5. Files & I/O
Use pathlib for cross-platform paths, stream large files, and handle encodings/compression correctly.
Q1 What are some best practices for working with files in Python?
Answer: Always use pathlib for path manipulation, explicitly specify file encoding (e.g., encoding="utf-8"), and use context managers (with open(...)) to ensure files are closed properly.
Explanation: pathlib provides a modern, object-oriented API for filesystem paths that is cleaner and less error-prone than string-based os.path. Failing to specify an encoding can lead to bugs, as the default encoding is system-dependent. For large files, read them line-by-line or in chunks to avoid consuming too much memory.
from pathlib import Path
# Reading
data = Path("data.json").read_text(encoding="utf-8")
# Writing
Path("out.txt").write_text("hello", encoding="utf-8")
Q2 How do you perform atomic file writes to avoid partial files?
Answer: Write to a temporary file in the same directory and os.replace it into place.
Explanation: replace is atomic on the same filesystem; readers never observe a half-written file.
import os, tempfile
from pathlib import Path
def atomic_write(path: Path, data: str):
with tempfile.NamedTemporaryFile("w", delete=False, dir=path.parent, encoding="utf-8") as tmp:
tmp.write(data)
tmp_path = Path(tmp.name)
os.replace(tmp_path, path)
Q3 How do you read/write compressed files?

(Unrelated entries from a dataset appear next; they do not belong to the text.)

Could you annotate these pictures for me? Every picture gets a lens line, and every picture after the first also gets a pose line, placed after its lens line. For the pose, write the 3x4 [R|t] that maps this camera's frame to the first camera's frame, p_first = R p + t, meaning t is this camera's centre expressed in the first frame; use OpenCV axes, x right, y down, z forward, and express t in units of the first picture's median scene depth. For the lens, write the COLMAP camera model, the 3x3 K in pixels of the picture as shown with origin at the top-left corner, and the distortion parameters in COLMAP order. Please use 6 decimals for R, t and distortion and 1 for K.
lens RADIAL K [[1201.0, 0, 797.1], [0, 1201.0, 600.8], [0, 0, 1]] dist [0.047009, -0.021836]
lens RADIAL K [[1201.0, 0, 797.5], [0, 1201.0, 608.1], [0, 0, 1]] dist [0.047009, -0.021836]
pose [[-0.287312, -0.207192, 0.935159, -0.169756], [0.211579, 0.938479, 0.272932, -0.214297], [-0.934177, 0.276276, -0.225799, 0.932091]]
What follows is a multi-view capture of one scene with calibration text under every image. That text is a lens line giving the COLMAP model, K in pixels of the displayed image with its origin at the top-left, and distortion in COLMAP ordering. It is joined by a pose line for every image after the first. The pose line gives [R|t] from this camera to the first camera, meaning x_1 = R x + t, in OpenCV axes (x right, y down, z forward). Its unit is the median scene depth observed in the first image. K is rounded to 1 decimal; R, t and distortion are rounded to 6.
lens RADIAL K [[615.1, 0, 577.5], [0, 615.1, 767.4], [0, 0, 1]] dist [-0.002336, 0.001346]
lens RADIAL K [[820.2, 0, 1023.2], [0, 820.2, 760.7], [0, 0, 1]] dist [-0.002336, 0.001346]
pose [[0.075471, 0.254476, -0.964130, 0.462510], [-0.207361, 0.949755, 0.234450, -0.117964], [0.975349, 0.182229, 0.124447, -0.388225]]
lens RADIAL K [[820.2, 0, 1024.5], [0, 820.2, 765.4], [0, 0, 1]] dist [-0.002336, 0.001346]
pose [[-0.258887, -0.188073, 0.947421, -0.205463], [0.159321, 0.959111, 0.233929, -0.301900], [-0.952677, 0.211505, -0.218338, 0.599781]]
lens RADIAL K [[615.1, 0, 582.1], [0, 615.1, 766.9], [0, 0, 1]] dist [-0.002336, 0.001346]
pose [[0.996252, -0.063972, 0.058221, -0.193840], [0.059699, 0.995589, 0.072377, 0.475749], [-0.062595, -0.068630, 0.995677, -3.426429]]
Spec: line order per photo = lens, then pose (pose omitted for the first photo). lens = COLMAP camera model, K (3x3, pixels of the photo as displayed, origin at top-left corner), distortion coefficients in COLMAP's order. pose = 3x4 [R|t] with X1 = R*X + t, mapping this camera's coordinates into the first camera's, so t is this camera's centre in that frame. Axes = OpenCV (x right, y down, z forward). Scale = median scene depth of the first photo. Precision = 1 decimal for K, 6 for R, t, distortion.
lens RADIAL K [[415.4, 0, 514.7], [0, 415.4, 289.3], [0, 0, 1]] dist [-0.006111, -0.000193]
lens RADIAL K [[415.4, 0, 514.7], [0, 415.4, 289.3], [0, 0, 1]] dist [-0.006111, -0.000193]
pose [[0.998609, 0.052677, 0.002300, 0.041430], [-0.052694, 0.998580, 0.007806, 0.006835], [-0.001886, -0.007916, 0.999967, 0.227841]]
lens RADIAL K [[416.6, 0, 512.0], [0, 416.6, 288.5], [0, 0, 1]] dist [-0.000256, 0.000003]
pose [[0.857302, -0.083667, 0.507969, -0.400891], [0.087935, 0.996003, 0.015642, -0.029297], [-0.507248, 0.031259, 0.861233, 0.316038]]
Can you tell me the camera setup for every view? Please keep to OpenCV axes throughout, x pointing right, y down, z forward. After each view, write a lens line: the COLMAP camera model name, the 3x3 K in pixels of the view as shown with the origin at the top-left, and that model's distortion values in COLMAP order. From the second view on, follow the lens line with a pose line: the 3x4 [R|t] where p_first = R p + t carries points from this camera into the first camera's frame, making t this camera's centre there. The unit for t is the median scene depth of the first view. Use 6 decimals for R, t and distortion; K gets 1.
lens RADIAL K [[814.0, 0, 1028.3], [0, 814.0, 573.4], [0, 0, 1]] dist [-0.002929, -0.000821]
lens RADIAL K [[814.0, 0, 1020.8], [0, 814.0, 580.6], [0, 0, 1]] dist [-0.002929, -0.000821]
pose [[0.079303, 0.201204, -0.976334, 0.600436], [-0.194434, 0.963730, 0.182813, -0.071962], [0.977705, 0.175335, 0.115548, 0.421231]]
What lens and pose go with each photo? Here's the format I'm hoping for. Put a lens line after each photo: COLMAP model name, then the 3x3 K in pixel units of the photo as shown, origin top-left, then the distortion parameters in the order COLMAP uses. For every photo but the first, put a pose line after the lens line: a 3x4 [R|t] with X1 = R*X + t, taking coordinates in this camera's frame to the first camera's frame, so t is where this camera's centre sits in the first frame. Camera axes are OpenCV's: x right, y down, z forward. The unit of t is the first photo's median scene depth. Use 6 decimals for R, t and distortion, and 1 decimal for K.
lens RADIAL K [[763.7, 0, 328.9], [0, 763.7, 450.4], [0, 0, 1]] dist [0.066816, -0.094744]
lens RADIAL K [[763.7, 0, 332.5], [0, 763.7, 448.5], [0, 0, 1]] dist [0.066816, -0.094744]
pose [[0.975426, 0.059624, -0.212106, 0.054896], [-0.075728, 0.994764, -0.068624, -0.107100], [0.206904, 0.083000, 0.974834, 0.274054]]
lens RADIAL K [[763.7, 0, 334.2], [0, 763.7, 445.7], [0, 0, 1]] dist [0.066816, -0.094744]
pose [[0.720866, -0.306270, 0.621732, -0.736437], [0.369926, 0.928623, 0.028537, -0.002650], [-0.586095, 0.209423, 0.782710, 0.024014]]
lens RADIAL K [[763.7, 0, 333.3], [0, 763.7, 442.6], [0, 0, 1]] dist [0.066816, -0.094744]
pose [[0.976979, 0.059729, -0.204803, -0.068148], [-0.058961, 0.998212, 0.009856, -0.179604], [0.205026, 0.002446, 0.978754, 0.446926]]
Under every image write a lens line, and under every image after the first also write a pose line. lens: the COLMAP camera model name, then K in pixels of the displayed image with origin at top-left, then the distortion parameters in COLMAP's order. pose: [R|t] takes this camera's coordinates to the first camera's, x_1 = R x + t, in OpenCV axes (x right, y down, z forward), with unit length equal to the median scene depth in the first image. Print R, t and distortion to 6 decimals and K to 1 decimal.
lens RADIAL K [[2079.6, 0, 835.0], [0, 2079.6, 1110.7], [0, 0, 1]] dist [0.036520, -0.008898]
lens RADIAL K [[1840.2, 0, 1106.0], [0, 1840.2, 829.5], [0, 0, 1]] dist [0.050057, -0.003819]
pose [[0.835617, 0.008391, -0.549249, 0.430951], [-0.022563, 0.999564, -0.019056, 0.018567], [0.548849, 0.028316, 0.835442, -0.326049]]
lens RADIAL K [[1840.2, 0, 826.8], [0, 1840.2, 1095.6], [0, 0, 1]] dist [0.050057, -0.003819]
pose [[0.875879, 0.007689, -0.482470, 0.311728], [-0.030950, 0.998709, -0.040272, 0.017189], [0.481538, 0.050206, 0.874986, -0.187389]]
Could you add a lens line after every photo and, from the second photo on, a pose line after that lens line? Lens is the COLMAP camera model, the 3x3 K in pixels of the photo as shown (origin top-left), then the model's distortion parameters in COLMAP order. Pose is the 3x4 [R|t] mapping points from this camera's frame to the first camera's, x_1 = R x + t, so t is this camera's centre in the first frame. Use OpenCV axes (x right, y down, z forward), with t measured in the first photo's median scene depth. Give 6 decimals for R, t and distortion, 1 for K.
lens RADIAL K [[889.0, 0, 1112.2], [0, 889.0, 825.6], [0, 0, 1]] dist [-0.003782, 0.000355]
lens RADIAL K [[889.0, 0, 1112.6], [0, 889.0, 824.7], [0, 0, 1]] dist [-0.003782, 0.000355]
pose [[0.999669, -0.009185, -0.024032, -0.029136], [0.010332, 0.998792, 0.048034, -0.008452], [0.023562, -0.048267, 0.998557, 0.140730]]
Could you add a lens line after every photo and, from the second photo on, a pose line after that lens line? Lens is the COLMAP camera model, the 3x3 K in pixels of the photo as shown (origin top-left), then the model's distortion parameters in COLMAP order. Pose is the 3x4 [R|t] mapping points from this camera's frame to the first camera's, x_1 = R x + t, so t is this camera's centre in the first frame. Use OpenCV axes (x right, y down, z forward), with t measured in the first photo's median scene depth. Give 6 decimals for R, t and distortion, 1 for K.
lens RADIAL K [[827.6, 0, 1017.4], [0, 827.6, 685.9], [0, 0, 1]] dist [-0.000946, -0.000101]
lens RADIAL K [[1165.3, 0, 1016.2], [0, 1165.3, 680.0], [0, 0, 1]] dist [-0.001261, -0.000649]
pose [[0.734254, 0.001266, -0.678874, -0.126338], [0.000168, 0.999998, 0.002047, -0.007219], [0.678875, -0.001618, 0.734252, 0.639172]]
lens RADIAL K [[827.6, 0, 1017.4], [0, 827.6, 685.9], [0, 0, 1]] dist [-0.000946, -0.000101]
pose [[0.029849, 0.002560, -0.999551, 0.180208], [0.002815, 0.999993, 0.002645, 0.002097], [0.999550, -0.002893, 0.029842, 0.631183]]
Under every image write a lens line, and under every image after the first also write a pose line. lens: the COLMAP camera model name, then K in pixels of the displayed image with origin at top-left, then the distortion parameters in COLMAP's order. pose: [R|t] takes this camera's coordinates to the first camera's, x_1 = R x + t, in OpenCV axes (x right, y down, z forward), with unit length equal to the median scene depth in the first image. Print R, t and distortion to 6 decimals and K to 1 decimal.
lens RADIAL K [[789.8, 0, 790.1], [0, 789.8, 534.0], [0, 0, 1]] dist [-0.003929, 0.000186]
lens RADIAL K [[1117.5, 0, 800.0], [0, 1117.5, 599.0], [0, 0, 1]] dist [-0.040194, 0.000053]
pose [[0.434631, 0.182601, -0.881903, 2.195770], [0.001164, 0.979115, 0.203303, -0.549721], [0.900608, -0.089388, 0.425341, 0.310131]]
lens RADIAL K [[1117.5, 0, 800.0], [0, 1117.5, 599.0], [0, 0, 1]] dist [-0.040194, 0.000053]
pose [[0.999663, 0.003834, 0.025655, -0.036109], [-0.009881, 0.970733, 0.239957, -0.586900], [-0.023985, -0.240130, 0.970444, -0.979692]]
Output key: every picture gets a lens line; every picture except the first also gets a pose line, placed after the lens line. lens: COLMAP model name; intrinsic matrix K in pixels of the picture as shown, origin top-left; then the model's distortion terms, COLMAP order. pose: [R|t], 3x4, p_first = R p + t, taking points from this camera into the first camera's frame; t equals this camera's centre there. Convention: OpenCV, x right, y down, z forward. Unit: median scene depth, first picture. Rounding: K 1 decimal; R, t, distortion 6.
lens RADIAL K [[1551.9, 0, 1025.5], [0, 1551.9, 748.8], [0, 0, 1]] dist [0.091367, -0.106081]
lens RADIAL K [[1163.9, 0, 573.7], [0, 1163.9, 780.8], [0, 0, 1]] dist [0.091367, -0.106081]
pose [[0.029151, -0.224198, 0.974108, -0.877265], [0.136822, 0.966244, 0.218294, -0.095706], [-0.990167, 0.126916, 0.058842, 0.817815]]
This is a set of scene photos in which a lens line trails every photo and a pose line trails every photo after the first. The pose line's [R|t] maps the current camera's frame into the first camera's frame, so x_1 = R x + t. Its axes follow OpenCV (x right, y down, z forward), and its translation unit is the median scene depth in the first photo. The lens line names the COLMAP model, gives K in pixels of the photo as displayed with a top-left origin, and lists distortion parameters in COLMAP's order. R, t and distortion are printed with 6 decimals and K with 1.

Answer: Use modules like gzip/bz2/lzma; wrap in text mode for strings.
import gzip
from pathlib import Path
with gzip.open("data.json.gz", "rt", encoding="utf-8") as f:
text = f.read()
Q4 How do you recursively find files with patterns?
Answer: Use Path.rglob("pattern").
from pathlib import Path
for p in Path("logs").rglob("*.log"):
print(p)
Q5 When is mmap useful?
Answer: For memory-mapped I/O enabling random access to large files without reading them entirely into memory.
Explanation: Great for scanning binary formats; the OS handles paging efficiently.